Cost Tracking and Budgets#

The Cost Challenge#

Bedrock bills per-token. 500 developers using Opus for everything can cost $50K–$200K+/month depending on usage intensity. Without controls, costs are unpredictable and can spike when developers discover long-running agentic workflows.

Model Tiering Strategy#

The LLM gateway is the control point for cost management.

Use CaseModelApprox. CostAccess
Routine coding, quick editsSonnetLower per-tokenDefault for all developers
Architecture, complex reasoningOpusHigher per-tokenGated to senior engineers or by request
Summarization, classificationHaikuLowest per-tokenClaude Code uses automatically as fast model

Implementation#

Configure the LLM gateway to:

  • Default all requests to Sonnet
  • Route to Opus only for users/teams with explicit Opus access
  • Or allow developers to select via ANTHROPIC_MODEL but with higher budget scrutiny for Opus users

Budget Controls#

Per-Team Monthly Budgets#

Set via the LLM gateway. When a team reaches 80% of budget, warn the team lead. At 100%, throttle (don’t hard-block) to prevent disruption.

Per-User Daily Limits#

Optional guardrail to prevent individual developers from consuming disproportionate resources. Set based on Cohort 1/2 usage data.
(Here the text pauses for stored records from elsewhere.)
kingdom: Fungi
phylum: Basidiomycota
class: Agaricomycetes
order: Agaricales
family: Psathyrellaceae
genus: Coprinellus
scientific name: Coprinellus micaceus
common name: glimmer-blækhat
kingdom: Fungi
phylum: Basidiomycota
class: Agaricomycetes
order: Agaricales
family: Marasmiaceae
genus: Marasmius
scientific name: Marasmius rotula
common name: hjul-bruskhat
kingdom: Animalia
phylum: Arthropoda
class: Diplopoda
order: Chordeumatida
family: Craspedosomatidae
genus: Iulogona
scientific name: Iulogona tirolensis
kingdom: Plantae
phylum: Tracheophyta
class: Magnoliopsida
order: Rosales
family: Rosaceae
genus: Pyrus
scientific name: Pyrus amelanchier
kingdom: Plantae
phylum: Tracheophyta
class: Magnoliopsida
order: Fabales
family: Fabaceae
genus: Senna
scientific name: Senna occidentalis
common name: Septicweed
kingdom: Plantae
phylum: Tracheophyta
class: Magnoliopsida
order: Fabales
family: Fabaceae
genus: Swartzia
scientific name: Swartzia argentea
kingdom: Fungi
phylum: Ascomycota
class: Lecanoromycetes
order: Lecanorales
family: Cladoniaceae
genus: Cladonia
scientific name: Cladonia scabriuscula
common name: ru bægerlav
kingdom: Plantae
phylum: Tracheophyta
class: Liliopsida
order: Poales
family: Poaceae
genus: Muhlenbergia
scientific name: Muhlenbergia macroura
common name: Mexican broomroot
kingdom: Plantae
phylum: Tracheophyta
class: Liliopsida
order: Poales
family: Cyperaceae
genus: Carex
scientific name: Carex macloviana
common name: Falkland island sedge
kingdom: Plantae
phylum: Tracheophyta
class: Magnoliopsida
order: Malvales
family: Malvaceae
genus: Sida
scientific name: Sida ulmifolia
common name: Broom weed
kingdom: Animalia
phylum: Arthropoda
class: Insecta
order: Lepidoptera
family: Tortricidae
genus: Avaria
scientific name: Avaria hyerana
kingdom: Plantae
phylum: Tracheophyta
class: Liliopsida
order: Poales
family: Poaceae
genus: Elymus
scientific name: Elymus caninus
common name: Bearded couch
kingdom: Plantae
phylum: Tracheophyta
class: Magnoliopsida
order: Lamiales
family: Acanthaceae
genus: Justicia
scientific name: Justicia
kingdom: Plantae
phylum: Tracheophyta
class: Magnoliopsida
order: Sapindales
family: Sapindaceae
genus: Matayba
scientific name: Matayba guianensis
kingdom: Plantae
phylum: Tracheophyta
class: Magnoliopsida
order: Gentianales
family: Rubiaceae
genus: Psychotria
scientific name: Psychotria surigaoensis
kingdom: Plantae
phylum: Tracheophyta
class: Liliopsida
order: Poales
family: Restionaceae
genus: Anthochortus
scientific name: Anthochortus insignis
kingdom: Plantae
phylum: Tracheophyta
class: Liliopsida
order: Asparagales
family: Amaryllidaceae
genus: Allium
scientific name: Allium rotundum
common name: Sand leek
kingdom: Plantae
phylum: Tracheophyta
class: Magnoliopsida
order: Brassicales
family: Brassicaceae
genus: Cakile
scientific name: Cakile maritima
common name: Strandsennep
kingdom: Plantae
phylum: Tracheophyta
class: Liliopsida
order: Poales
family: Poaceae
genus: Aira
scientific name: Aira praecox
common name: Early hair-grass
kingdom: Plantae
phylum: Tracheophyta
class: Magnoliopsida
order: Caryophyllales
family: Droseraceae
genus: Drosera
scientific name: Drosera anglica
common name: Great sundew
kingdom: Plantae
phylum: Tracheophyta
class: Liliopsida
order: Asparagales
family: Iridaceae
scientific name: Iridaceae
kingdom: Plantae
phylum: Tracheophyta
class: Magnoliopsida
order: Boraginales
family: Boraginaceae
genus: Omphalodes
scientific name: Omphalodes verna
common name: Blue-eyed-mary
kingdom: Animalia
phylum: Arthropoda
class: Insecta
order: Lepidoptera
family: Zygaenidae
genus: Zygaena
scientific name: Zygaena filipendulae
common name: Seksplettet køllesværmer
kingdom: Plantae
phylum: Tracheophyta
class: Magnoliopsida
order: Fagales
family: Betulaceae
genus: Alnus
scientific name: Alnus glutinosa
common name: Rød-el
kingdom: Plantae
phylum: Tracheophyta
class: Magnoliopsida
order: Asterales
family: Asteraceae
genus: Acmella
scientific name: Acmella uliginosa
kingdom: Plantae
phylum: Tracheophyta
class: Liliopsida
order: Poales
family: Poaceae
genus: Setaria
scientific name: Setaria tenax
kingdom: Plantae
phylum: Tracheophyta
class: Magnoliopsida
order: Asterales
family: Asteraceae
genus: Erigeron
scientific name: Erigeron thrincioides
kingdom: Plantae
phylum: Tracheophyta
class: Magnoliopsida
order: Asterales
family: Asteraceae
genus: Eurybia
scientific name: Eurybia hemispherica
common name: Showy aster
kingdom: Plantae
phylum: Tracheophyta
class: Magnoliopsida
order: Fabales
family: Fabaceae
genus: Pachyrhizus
Typical Usage Expectations#

Based on industry data and Cohort 1 calibration:

  • Light users (occasional queries): 20K–50K tokens/day
  • Moderate users (regular code generation): 50K–150K tokens/day
  • Heavy users (agentic workflows, long sessions): 150K–500K tokens/day

Expect 60% light, 30% moderate, 10% heavy across 500 developers.

AWS Cost Visibility#

Cost Explorer#

  • Scope to the dedicated Bedrock AWS account
  • Tag costs by team using gateway metadata → CloudWatch → Cost Allocation Tags
  • Monthly cost reports to finance and engineering leadership

CloudWatch Dashboards#

Deploy dashboards showing:

  • Total token consumption (daily, weekly, monthly)
  • Per-team token consumption
  • Per-model token consumption (Sonnet vs. Opus vs. Haiku)
  • Cost trends and projections
  • Top 10 users by consumption (for outlier detection, not surveillance)

Prompt Caching#

Bedrock supports prompt caching, which can reduce costs by up to 90% for repeated context patterns (like CLAUDE.md and rules that load every session). Monitor cache hit rates during Cohort 1 and optimize:

  • Stable context (CLAUDE.md, rules) benefits most from caching
  • Frequently-changing context (code files) benefits less
  • Prompt caching behavior on Bedrock may differ from direct API – test explicitly

Extended Thinking Costs#

Opus uses extended thinking – a reasoning phase where the model works through complex problems before responding. Thinking tokens are billed as output tokens at the full output rate.

Why This Matters for Cost Planning#

  • Thinking tokens can be 2-10x the visible output tokens on complex tasks
  • A developer using Opus for architecture work might generate 50K+ thinking tokens per session
  • These tokens don’t appear in Claude’s response but show up in your bill
  • The MAX_THINKING_TOKENS env var can cap thinking budget (default: 31,999, max: 63,999)

Cost Mitigation#

  • Default developers to Sonnet (no extended thinking cost)
  • Gate Opus access to senior engineers or specific use cases via the LLM gateway
  • Monitor thinking token consumption separately in gateway metrics – if your gateway logs input/output tokens, thinking tokens appear in the output count
  • Set MAX_THINKING_TOKENS in managed-settings.json env to cap per-request thinking cost for Opus users

Rough Cost Impact#

At Bedrock Opus pricing, thinking tokens cost the same as output tokens. A heavy Opus user generating 100K thinking tokens/day adds measurable cost. Factor this into per-user budgets for Opus-authorized developers.

Provisioned Throughput#

At 500 developers, on-demand Bedrock may hit rate limits during peak hours. Consider provisioned throughput for Sonnet to guarantee capacity. Provisioned throughput costs more but provides:

  • Guaranteed request rate
  • Predictable latency
  • No throttling during peak usage

Evaluate after Cohort 2 based on observed peak concurrent usage.